## TASK BRIEF
Pictures excluded, return the lines below from the first through the line holding "Figure 7. Change".

## SUPPLIED INFORMATION
-*-

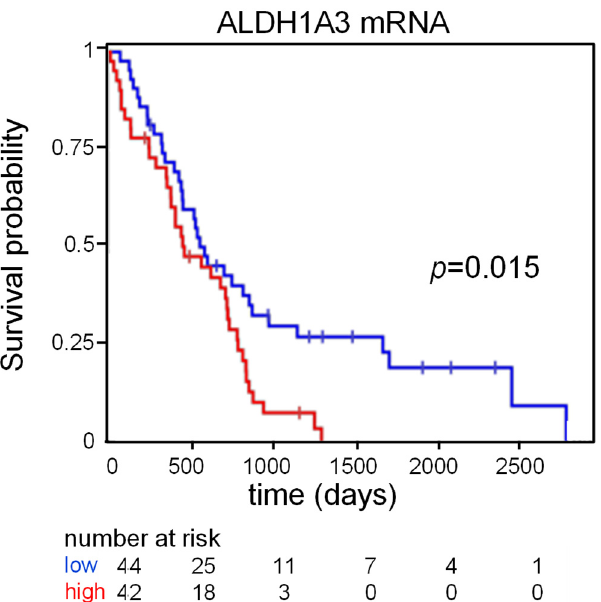
Figure 1. Expression of ALDH1A3 holds prognostic significance in MPM: Kaplan–Meier plot from TGCA samples ( n = 84) showing stratification of MPM patients based on ALDH1A3 mRNA levels. Overall survival (days) is shown on the X-axis. p -value is reported.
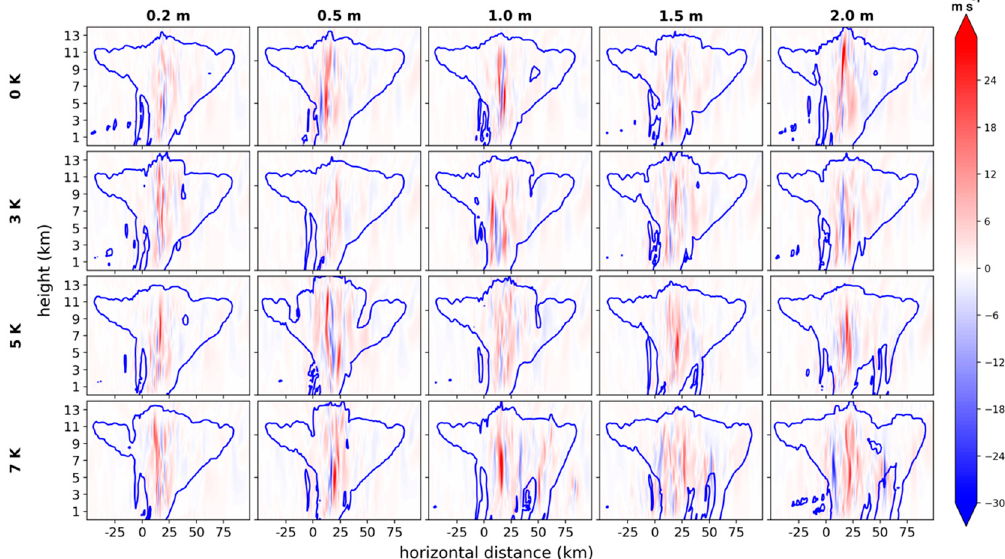
Figure 7. Change in vertical velocity between t = 130 min and t = 170 min (colored) in each simulation. The blue contour represents the hydrometeor mixing ratio of 0.02 g kg − 1 at t = 170 min. The colored field was calculated by subtracting the vertical velocity field at t = 170 min from the same field at t = 130 min after adjusting for a storm motion in the earlier field using the mean environmental winds.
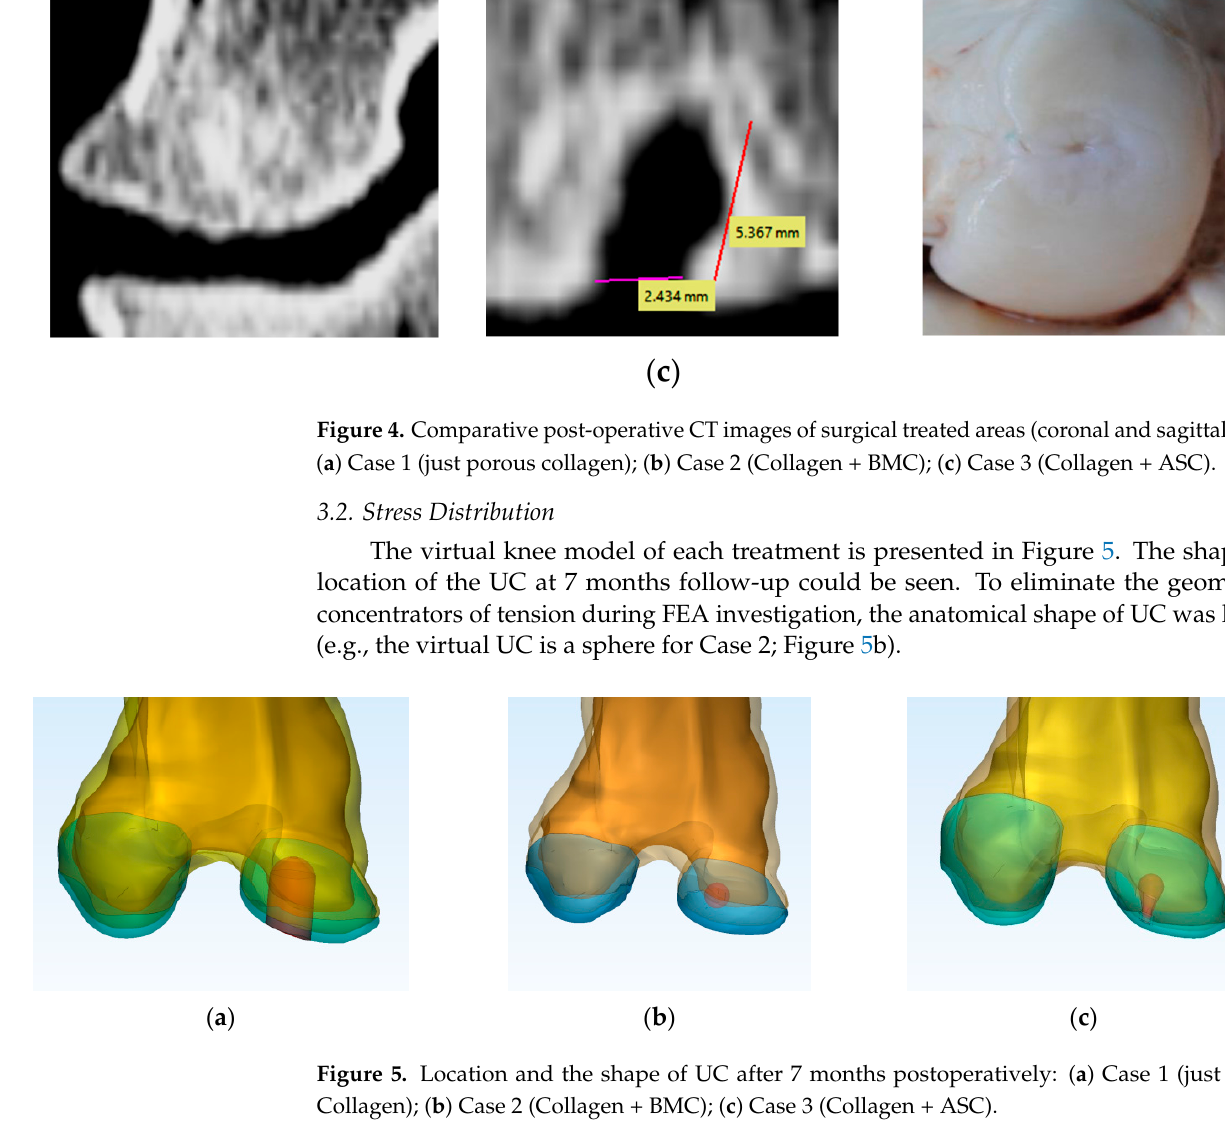
Figure 5. Location and the shape of UC after 7 months postoperatively: ( a ) Case 1 (just porous Collagen); ( b ) Case 2 (Collagen + BMC); ( c ) Case 3 (Collagen + ASC).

-*-

## THE ANSWER
Figure 1. Expression of ALDH1A3 holds prognostic significance in MPM: Kaplan–Meier plot from TGCA samples ( n = 84) showing stratification of MPM patients based on ALDH1A3 mRNA levels. Overall survival (days) is shown on the X-axis. p -value is reported.
Figure 7. Change in vertical velocity between t = 130 min and t = 170 min (colored) in each simulation. The blue contour represents the hydrometeor mixing ratio of 0.02 g kg − 1 at t = 170 min. The colored field was calculated by subtracting the vertical velocity field at t = 170 min from the same field at t = 130 min after adjusting for a storm motion in the earlier field using the mean environmental winds.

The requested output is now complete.